Who says peacocks cannot fly?

Peacock resting under shade near the beach

I was pretty excited when I saw some peachicks since I had never seen them before. They were really adorable. E was so taken with them that she simply could not resist grabbing one and hugging it and scaring the living daylights out of the poor little thing. It was surprising that its mother did nothing to save the chick.

Peahens taking care of their chicks

Peahens taking care of their chicks

The botanical garden on the island is a small one but interesting. The first gardens were planted by the Benedictines monks who were most likely the island’s first inhabitants. They were the first people to cultivate exotic plants on Lokrum. Later, Maximilian started introducing plants to Lokrum as well. The current botanical garden was established in the 20th century to continue the tradition of botany that was started by the monks.

Botanical Garden on Lokrum

Flowers at the botanical garden

Flowers at the botanical garden

I learnt at the botanical garden that there are more species of palm in Singapore than all of Africa. That was pretty amazing to me since Africa is a continent spanning many climate zones and Singapore, although in the tropics, is minuscule compared to Africa and so heavily built up that not much of its original floral cover is left. Still E and I were pretty impressed. At the same time, it demonstrated to me how little we Singaporeans know about and appreciate, and how much we underestimate, the natural wealth of our own country. These botanists in Croatia, a country whose people I suspect know next to nothing about Singapore, actually recognise the biodiversity of my country. This visit left me wishing that more is being done to help Singaporeans know better about Singapore’s natural wonders and for their protection.

+ + + + + + +

### Exercise tasks:
[A] Output everything in the Lokrum post from "The botanical garden on" down to "by the monks.", word for word.
[B] Please continue the Lokrum post from where it stops.

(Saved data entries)
+ + + + + + +

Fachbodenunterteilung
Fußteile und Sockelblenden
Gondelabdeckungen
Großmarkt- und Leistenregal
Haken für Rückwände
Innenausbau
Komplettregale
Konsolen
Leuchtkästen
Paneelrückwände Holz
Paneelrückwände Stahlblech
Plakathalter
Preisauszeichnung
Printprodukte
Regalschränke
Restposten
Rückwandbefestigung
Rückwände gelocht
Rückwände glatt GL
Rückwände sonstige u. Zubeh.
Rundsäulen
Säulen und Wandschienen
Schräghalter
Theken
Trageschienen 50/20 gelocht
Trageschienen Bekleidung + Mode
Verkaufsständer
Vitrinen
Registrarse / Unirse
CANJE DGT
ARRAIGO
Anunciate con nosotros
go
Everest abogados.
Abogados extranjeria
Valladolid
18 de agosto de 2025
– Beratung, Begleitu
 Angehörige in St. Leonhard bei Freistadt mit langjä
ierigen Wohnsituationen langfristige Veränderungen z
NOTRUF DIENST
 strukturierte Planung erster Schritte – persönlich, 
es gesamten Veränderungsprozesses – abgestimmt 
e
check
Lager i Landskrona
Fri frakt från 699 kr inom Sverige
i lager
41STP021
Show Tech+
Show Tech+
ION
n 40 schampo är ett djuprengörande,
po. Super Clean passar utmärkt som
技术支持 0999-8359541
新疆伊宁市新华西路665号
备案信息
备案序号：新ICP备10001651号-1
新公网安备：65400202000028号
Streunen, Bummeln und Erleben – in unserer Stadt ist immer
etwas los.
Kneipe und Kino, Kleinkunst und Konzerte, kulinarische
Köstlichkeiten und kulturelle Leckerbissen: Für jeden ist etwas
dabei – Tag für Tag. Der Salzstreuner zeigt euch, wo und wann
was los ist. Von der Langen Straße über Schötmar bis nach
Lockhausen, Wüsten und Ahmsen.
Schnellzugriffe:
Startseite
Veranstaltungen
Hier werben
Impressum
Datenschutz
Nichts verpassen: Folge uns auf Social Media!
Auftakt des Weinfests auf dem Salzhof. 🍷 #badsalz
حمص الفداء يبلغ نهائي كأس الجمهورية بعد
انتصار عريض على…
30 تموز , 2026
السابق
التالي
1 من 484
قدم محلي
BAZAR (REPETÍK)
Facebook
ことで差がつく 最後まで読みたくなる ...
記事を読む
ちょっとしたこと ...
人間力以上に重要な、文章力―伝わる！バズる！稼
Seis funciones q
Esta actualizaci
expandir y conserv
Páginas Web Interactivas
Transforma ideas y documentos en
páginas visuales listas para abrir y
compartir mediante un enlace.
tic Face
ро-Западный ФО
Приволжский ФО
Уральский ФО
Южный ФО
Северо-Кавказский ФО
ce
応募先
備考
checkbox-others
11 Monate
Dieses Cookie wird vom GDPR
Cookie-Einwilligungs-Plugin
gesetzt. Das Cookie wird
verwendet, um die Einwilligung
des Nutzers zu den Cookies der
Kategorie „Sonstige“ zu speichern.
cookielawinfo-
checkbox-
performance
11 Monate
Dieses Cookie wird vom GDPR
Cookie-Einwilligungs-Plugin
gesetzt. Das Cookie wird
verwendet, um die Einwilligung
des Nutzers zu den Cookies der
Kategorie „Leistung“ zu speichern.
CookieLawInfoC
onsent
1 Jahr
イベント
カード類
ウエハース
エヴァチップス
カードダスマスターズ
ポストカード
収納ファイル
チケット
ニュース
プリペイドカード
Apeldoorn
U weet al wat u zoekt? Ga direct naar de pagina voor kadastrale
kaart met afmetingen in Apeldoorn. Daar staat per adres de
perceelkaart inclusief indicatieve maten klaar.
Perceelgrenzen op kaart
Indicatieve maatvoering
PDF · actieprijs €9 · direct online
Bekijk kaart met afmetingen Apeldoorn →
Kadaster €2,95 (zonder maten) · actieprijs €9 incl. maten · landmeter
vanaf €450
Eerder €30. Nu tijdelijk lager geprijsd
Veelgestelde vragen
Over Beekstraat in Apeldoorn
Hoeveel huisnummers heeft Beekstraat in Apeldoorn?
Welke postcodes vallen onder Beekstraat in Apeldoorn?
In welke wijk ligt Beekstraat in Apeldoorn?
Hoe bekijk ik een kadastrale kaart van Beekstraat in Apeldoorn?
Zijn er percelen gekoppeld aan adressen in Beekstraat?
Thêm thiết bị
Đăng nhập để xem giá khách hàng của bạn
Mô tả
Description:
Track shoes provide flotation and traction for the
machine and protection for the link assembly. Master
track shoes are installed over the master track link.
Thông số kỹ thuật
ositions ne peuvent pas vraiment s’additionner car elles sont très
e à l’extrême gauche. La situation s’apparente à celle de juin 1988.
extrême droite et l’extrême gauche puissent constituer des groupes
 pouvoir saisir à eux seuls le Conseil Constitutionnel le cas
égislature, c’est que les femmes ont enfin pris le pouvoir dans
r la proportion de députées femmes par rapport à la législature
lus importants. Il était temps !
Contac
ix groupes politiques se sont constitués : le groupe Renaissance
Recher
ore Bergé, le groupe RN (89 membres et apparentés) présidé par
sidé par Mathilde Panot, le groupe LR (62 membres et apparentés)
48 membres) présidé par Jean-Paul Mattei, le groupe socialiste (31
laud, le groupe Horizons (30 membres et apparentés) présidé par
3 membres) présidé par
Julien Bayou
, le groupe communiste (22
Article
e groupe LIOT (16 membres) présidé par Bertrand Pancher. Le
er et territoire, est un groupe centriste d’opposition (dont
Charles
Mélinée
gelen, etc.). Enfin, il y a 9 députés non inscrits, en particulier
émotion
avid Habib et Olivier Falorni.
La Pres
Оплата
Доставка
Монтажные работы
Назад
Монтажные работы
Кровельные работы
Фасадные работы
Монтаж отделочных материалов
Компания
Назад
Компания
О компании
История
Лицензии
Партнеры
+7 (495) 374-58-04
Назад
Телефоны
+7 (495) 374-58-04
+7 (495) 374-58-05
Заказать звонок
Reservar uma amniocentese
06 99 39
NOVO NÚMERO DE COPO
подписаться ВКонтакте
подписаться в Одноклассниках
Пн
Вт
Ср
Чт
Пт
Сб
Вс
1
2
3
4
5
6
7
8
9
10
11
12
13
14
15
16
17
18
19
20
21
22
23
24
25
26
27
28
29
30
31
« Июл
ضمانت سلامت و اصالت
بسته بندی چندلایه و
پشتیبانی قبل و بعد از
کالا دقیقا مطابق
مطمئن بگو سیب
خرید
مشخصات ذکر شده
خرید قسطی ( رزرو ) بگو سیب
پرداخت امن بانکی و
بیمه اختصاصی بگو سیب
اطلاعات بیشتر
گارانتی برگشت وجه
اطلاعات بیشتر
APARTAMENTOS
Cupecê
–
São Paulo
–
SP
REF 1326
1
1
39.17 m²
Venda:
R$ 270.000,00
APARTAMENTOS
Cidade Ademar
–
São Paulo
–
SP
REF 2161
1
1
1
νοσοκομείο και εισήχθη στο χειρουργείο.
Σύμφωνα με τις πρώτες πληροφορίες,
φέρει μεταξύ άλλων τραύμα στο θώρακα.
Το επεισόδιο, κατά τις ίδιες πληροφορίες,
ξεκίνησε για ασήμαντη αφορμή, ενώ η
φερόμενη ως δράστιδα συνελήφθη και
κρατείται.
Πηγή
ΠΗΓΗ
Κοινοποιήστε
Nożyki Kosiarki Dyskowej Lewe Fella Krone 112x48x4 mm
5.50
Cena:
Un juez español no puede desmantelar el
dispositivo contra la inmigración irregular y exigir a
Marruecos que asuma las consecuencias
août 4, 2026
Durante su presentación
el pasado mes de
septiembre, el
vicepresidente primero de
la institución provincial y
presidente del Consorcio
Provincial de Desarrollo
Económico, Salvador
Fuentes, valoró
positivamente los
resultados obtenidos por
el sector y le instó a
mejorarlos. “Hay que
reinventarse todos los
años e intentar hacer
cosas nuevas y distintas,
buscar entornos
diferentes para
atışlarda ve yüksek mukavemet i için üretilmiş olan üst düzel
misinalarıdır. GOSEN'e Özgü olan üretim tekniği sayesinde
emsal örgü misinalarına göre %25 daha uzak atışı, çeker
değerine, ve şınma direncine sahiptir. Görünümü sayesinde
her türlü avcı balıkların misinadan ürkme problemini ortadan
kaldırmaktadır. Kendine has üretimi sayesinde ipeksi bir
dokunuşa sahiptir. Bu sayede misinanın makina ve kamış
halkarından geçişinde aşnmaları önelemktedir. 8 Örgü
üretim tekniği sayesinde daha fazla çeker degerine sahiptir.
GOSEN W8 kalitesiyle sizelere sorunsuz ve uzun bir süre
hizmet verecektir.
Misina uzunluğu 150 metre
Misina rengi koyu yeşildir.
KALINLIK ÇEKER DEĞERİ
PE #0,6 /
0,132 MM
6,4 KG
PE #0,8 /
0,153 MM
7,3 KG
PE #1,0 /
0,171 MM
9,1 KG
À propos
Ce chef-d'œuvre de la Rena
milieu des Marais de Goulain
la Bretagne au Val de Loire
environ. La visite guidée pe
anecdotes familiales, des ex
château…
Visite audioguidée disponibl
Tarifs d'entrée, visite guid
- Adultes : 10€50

+ + + + + + +

### Answers in order:
[A]
The botanical garden on the island is a small one but interesting. The first gardens were planted by the Benedictines monks who were most likely the island’s first inhabitants. They were the first people to cultivate exotic plants on Lokrum. Later, Maximilian started introducing plants to Lokrum as well. The current botanical garden was established in the 20th century to continue the tradition of botany that was started by the monks.

[B]
More palm species in Singapore than Africa?

Besides the botanical garden, we can still find on Lokrum remains of the Benedictine monastery and the Fort Royal Castle. The castle is on the highest point of the island and we got good views of the surroundings from up there. It was a hard climb up to the castle for unfit me but I knew that I would have kicked myself if I had not dragged my ass up there.

Remains of Benedictine monastery

Remains of Fort Royal Castle

Looking towards Dubrovnik from Fort Royal Castle

Looking on Lokrum from Fort Royal Castle

We boarded the ferry back to Dubrovnik in the late afternoon with me feeling quite satisfied. I dare say that green Lokrum was a nice finale to our little visit to Dubrovnik. The city is a brilliant gem in so many ways and I am likely to return if given the chance. I think I can probably drop by again when I visit Bosnia or Montenegro.

Stradun towards Ploče Gate

Large Onofrio’s Fountain with St Saviour Church on the right

Spout on Large Onofrio’s Fountain

Walking next to the Church of St Blaise towards Sponza Palace

Cathedral of the Assumption of the Virgin Mary

Pile Gate

Below Fort Lovrijenac

Market on Monday morning outside our apartment

Quiet Monday morning before the mad rush

Part of the moat of the old city now a road

Soon it was time to board our overnight ferry to Bari. That marked the end of our time in Croatia and I felt a little sad about it but very introspective about my time in the country. It is quite unbelievable how much I had seen and experienced in the country. I cannot say that I was impressed all the time, but there were parts of the trip that made all the effort of getting to the country very worthwhile. There was Dubrovnik needless to say. Zagreb was lovely to hang out in with its quaint central European city vibes and quirky museums. The little pools in Plitvice were just so absolutely gorgeous. Diocletian’s Palace in Split was unforgettable. And I am still thinking about that Greek watchtower on the Stari Grad Plain.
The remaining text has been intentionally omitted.